§ Extrait fourni:
Comme d'autres, Maurette et ses proches ont pris d'assaut les nombreux hôpitaux de Bruxelles ainsi que les médias sociaux pour faire circuler la photo du disparu.

À l'hôpital militaire Reine Astrid, en périphérie de Bruxelles, se déroule un ballet constant de familles et d'amis de victimes répondant à celui des ambulances et des jeeps kaki recouvertes de toile.

Tous espèrent une même chose : que leur proche soit parmi les survivants des attaques qui ne sont toujours pas identifiés, étant dans le coma. Ils étaient quatre au début de la journée de jeudi, ils n'étaient plus que deux en soirée, selon le plus récent bilan du ministère de la Santé.

Sur les 121 personnes demeurant hospitalisées, 63 sont toujours dans un état grave, ont indiqué les autorités.

Mécontent, James P. Cain, un ex-ambassadeur des États-Unis, cherche son gendre et veut que les autorités belges permettent à sa famille de vérifier visuellement s'il ne se trouverait pas parmi les rescapés anonymes. Permission refusée.

§ Consigne 1:
D'après l'extrait, combien des 121 personnes encore hospitalisées se trouvent toujours dans un état grave ?
§ Consigne 2:
Mettez à jour le passage de l'extrait qui commence par « Tous espèrent une » et se termine par « indiqué les autorités. ». Recopiez-le en remplaçant « jeudi » par « vendredi ».

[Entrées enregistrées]
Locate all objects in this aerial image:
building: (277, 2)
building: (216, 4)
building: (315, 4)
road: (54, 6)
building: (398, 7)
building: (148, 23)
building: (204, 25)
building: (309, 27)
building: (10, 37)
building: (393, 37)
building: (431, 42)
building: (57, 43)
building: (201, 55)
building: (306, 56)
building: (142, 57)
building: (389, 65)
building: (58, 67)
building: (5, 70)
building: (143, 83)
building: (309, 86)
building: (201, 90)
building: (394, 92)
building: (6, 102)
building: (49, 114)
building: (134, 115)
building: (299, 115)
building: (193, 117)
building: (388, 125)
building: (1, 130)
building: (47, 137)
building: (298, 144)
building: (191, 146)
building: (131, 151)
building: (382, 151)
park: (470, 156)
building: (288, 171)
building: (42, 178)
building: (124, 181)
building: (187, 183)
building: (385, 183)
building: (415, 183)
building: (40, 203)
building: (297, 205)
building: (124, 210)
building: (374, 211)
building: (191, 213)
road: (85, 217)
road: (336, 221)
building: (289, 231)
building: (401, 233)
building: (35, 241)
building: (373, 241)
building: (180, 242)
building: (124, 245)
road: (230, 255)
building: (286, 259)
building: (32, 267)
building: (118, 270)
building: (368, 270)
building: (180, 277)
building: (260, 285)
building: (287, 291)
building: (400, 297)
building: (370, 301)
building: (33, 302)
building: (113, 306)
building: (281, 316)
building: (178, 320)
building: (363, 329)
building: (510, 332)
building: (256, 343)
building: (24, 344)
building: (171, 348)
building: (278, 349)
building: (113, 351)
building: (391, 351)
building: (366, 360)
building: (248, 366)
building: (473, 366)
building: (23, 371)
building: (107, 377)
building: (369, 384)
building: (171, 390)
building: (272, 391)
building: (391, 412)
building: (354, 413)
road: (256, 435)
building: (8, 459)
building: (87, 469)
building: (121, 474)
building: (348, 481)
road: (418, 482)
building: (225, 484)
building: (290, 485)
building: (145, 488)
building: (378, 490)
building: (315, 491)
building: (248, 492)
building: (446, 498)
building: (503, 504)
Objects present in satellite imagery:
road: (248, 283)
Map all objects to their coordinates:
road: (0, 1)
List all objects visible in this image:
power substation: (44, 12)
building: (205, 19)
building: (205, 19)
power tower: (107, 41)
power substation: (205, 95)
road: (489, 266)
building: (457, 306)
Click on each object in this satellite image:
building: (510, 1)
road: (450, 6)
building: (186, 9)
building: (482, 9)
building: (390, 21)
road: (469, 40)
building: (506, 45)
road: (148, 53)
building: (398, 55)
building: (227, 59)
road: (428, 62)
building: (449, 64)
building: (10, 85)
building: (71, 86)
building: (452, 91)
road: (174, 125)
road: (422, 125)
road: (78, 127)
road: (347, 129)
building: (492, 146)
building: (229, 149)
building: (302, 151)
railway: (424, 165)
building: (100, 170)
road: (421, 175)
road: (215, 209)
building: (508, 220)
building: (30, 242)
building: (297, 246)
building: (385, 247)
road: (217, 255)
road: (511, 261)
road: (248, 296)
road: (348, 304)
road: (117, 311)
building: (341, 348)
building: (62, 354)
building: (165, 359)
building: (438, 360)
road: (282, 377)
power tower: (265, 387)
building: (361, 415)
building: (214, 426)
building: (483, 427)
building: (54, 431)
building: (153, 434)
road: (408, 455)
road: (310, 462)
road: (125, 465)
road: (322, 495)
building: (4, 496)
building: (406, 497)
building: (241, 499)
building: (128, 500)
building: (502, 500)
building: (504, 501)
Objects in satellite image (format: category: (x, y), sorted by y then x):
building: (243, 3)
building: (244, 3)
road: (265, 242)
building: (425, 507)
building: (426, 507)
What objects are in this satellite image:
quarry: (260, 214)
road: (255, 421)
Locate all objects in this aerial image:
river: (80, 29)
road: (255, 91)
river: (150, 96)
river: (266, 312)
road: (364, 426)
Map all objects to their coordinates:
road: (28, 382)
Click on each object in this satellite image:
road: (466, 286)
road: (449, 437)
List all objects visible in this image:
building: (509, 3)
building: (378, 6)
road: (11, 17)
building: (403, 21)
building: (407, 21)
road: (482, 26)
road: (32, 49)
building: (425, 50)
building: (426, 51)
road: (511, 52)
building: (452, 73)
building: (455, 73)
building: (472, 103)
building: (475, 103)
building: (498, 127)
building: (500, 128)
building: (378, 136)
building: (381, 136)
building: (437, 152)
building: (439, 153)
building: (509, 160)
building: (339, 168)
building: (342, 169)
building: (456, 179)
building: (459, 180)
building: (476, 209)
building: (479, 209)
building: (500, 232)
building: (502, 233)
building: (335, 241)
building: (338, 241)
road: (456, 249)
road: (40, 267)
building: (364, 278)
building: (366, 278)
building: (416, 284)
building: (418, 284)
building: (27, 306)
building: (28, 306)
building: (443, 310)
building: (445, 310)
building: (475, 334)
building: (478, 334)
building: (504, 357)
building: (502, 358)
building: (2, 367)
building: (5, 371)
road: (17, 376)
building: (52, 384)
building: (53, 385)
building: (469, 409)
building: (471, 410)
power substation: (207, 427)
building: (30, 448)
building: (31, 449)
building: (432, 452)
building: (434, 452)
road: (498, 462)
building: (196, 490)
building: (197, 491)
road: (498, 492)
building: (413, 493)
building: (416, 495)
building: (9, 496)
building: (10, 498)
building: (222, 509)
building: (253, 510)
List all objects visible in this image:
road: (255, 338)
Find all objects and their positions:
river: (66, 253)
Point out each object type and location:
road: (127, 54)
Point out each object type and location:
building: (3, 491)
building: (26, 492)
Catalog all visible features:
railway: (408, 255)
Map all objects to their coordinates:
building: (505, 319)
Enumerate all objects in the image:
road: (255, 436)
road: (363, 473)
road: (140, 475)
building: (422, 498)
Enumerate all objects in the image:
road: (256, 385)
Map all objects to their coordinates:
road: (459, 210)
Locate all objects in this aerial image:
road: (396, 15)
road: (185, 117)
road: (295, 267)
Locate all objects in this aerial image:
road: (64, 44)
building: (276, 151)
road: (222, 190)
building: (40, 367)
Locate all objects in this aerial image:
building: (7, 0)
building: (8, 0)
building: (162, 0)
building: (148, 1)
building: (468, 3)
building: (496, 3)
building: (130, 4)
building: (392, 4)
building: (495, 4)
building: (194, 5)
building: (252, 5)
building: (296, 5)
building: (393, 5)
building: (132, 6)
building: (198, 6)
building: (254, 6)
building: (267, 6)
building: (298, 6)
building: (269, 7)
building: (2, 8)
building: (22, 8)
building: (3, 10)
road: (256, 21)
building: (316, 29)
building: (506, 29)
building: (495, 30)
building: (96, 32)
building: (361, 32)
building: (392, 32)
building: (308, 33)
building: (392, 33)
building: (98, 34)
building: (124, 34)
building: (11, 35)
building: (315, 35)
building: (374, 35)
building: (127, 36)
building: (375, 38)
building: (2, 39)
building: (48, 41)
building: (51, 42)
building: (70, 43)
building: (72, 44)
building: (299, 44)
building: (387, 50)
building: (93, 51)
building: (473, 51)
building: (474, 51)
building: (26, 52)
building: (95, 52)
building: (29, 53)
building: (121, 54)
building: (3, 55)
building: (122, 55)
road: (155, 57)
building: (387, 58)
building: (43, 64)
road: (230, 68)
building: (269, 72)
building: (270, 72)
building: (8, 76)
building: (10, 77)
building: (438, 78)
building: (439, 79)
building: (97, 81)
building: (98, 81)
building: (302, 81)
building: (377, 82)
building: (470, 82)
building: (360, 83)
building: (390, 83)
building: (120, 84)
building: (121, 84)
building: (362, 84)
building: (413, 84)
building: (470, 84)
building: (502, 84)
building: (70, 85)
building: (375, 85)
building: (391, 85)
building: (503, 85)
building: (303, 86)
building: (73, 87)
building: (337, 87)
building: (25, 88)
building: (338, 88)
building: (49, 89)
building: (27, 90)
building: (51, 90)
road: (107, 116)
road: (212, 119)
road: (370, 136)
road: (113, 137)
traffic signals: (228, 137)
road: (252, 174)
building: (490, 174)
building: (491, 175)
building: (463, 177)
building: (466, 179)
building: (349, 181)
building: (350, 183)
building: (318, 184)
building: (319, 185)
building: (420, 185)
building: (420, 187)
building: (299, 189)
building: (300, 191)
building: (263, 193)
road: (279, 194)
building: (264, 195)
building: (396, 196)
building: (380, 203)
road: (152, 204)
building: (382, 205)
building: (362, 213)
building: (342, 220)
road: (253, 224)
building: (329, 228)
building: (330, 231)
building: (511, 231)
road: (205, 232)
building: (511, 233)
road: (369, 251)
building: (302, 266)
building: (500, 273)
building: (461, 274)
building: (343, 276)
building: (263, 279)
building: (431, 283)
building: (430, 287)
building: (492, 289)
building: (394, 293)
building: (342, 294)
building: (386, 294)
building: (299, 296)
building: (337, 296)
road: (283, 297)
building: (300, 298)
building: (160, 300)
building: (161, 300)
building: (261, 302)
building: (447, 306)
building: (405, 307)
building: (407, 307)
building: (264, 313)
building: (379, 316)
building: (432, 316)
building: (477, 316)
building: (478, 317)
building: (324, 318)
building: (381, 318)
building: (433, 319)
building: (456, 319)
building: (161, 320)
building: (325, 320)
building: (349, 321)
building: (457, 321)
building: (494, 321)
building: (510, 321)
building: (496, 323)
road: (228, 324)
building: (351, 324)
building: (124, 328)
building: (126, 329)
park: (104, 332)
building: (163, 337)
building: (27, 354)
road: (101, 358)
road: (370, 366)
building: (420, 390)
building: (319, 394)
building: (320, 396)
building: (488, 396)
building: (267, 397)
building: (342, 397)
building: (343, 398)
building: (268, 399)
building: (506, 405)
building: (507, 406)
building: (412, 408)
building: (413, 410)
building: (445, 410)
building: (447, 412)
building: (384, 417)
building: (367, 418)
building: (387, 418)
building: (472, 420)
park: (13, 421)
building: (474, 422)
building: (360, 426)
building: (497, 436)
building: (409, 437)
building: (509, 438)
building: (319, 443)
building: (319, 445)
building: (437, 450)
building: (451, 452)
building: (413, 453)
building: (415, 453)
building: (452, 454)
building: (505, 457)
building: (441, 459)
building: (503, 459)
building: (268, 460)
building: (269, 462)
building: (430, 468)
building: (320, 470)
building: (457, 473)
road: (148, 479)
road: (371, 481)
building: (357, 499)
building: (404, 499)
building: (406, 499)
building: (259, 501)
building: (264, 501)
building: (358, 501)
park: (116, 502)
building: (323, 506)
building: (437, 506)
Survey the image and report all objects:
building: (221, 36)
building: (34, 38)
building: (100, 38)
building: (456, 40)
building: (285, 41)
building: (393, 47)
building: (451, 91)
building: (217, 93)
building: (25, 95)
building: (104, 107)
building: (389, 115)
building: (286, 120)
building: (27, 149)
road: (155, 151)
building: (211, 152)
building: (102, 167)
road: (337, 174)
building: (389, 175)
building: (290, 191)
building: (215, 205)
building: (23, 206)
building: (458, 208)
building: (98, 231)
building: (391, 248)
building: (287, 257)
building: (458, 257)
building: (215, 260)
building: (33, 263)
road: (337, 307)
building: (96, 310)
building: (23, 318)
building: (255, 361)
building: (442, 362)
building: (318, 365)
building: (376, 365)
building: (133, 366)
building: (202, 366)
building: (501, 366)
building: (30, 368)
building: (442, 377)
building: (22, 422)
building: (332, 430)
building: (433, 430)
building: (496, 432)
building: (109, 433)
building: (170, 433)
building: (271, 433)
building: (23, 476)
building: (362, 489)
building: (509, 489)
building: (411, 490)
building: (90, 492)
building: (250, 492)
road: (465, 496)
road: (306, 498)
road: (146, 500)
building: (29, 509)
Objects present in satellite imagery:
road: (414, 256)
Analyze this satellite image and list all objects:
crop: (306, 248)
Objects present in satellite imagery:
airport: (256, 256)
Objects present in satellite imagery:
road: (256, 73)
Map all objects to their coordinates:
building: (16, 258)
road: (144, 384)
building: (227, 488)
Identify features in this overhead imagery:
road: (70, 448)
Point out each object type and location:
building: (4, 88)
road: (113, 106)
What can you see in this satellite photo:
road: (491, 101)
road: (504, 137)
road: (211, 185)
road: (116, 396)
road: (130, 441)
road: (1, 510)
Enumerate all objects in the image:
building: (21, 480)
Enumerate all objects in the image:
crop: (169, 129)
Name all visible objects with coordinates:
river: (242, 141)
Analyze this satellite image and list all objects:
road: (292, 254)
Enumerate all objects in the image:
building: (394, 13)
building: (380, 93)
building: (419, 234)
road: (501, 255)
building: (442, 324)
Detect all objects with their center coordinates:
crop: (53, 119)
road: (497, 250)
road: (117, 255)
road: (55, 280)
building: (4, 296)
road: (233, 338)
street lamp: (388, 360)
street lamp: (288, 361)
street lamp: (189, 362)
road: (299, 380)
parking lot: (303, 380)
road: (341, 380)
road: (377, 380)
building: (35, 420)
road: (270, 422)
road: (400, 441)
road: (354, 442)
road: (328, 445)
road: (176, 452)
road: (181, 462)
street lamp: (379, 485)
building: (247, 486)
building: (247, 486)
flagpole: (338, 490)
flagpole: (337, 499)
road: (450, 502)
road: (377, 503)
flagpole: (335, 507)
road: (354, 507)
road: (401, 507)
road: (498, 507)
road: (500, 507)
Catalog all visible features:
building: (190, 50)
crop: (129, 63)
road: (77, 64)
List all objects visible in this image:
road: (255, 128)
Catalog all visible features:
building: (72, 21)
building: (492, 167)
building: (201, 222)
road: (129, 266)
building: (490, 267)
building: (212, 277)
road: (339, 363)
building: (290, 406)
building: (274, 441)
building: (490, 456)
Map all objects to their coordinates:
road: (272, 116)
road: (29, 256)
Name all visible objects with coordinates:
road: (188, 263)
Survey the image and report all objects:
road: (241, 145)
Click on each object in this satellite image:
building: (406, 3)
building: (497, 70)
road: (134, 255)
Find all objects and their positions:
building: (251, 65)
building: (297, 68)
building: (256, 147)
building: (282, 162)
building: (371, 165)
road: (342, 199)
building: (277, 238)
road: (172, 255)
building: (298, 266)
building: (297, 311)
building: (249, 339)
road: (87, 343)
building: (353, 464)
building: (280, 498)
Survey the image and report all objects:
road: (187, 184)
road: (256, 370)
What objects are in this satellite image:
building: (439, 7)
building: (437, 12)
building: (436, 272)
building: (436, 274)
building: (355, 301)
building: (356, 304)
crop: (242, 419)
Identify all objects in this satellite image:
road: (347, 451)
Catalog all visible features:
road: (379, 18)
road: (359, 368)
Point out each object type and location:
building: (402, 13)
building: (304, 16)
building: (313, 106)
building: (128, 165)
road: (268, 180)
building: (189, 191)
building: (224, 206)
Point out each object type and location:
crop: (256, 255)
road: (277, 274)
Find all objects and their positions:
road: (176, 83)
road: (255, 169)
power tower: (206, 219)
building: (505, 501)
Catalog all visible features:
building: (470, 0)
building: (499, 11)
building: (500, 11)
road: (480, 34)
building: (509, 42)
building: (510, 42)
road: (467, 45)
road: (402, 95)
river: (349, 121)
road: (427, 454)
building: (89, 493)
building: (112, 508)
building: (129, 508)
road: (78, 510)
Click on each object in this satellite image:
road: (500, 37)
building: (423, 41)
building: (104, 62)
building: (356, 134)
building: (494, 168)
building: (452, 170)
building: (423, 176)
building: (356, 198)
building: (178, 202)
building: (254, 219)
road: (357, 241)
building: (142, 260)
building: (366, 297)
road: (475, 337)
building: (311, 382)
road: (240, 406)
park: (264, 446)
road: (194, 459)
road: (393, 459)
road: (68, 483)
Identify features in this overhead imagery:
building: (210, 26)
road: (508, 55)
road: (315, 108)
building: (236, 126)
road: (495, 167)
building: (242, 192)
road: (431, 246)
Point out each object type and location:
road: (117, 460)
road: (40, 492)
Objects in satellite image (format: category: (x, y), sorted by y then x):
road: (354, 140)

§ Réponse 1:
63 personnes sont toujours dans un état grave.

§ Réponse 2:
Tous espèrent une même chose : que leur proche soit parmi les survivants des attaques qui ne sont toujours pas identifiés, étant dans le coma. Ils étaient quatre au début de la journée de vendredi, ils n'étaient plus que deux en soirée, selon le plus récent bilan du ministère de la Santé.

Sur les 121 personnes demeurant hospitalisées, 63 sont toujours dans un état grave, ont indiqué les autorités.